On sait très précisément ce qu’il advint de lui ensuite. Arrivé dans la rue, le buffetier regarda autour de lui avec égarement, comme s’il cherchait quelque chose. Une minute plus tard, il était sur le trottoir d’en face et entrait dans une pharmacie. Il eut à peine prononcé ces mots « Dites-moi, s’il vous plaît… », que la femme qui se tenait derrière le comptoir s’écria :

– Citoyen, vous avez la tête tout écorchée !

Cinq minutes après, le buffetier, la tête enveloppée de gaze, apprit que les meilleurs spécialistes du foie étaient les professeurs Bernadski et Kouzmine, demanda lequel des deux habitait le plus près, rougit de contentement quand on lui dit que Kouzmine demeurait exactement de l’autre côté de la cour, dans une petite maison blanche. En deux minutes, il y fut.

La petite propriété était fort vieille, mais remarquablement confortable. La première personne qui accueillit le buffetier — il s’en souvint par la suite — fut une antique nounou qui ne cessait de mâchonner, bien qu’elle n’eût rien dans la bouche. Elle vint pour lui prendre son chapeau, mais comme il n’en avait pas, elle s’en alla, et il ne la revit plus.

À sa place parut, près d’un miroir et, semble-t-il, sous une espèce d’arche, une femme d’âge moyen qui lui dit tout de suite qu’il pouvait se faire inscrire, mais seulement pour le 19 du mois, pas avant.
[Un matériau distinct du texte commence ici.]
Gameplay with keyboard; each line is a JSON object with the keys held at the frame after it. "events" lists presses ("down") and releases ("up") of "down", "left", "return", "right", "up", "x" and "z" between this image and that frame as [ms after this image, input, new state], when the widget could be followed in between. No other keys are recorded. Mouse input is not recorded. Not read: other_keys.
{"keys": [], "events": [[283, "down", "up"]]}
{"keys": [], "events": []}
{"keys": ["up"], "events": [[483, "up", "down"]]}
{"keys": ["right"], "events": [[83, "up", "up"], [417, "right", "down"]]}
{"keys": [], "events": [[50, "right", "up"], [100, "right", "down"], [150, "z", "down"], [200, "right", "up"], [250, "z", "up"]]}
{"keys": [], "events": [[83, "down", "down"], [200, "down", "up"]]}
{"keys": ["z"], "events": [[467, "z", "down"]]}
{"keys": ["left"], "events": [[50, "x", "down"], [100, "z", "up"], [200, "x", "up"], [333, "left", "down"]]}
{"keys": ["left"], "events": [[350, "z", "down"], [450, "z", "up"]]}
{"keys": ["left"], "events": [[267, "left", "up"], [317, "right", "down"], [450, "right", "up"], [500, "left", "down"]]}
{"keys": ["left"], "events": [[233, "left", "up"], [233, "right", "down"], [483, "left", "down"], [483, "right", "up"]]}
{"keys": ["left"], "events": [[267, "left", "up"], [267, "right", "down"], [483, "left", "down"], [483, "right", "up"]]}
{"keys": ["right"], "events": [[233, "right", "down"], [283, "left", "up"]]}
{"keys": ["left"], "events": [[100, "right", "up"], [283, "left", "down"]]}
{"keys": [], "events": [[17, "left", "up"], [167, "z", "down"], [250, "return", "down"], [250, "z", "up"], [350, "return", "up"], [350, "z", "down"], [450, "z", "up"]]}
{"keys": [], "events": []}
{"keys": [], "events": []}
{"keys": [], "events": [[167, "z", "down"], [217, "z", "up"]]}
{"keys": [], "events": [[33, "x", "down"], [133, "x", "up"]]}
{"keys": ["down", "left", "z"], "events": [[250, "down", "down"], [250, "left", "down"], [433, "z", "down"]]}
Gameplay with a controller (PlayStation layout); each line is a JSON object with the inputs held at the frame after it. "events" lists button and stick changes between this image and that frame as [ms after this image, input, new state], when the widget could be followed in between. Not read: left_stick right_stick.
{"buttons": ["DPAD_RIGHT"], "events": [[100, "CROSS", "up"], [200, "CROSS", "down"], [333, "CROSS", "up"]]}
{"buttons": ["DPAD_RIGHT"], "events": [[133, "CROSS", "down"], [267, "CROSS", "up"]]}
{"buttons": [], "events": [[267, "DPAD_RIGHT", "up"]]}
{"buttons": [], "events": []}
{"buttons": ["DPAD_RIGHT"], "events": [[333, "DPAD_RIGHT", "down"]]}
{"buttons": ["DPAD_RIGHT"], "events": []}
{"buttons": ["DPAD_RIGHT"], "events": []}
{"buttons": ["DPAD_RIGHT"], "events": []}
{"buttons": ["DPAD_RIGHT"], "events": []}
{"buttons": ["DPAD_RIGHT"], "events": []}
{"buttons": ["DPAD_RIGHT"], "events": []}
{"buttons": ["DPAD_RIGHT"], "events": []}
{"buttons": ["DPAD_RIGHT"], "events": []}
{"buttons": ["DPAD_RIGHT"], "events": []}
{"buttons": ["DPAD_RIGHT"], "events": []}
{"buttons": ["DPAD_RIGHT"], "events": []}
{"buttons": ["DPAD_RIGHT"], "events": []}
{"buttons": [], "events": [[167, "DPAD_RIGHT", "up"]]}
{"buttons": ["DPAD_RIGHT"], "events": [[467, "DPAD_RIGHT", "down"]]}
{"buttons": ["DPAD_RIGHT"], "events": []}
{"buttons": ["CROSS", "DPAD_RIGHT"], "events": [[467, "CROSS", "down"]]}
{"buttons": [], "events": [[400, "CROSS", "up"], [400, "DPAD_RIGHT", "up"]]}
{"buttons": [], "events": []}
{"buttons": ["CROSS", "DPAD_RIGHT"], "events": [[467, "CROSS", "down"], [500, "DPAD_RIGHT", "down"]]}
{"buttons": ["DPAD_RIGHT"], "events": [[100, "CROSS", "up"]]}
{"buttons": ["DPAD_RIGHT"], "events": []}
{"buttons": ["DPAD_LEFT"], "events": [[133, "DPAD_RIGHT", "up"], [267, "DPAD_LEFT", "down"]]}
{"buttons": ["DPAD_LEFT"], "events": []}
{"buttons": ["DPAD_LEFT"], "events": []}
Le buffetier vit aussitôt le moyen de s’en tirer. Jetant un regard éteint de l’autre côté de l’arche où, dans ce qui ne pouvait être qu’une antichambre, trois personnes attendaient, il murmura :

– Je vais mourir…

La femme regarda avec perplexité la tête bandée du buffetier, hésita, et dit enfin :

– Dans ce cas… et elle s’effaça pour laisser entrer le buffetier.

Au même instant, en face de l’arche, une porte s’ouvrit, dans l’embrasure de laquelle brilla un pince-nez d’or. La femme en blouse blanche dit :

– Citoyens, ce malade ne peut attendre.

Et le buffetier n’eut pas le temps de faire « ouf » qu’il se trouvait dans le cabinet du professeur Kouzmine. C’était une pièce oblongue, qui n’avait rien d’effrayant, ni de solennel, ni même de médical.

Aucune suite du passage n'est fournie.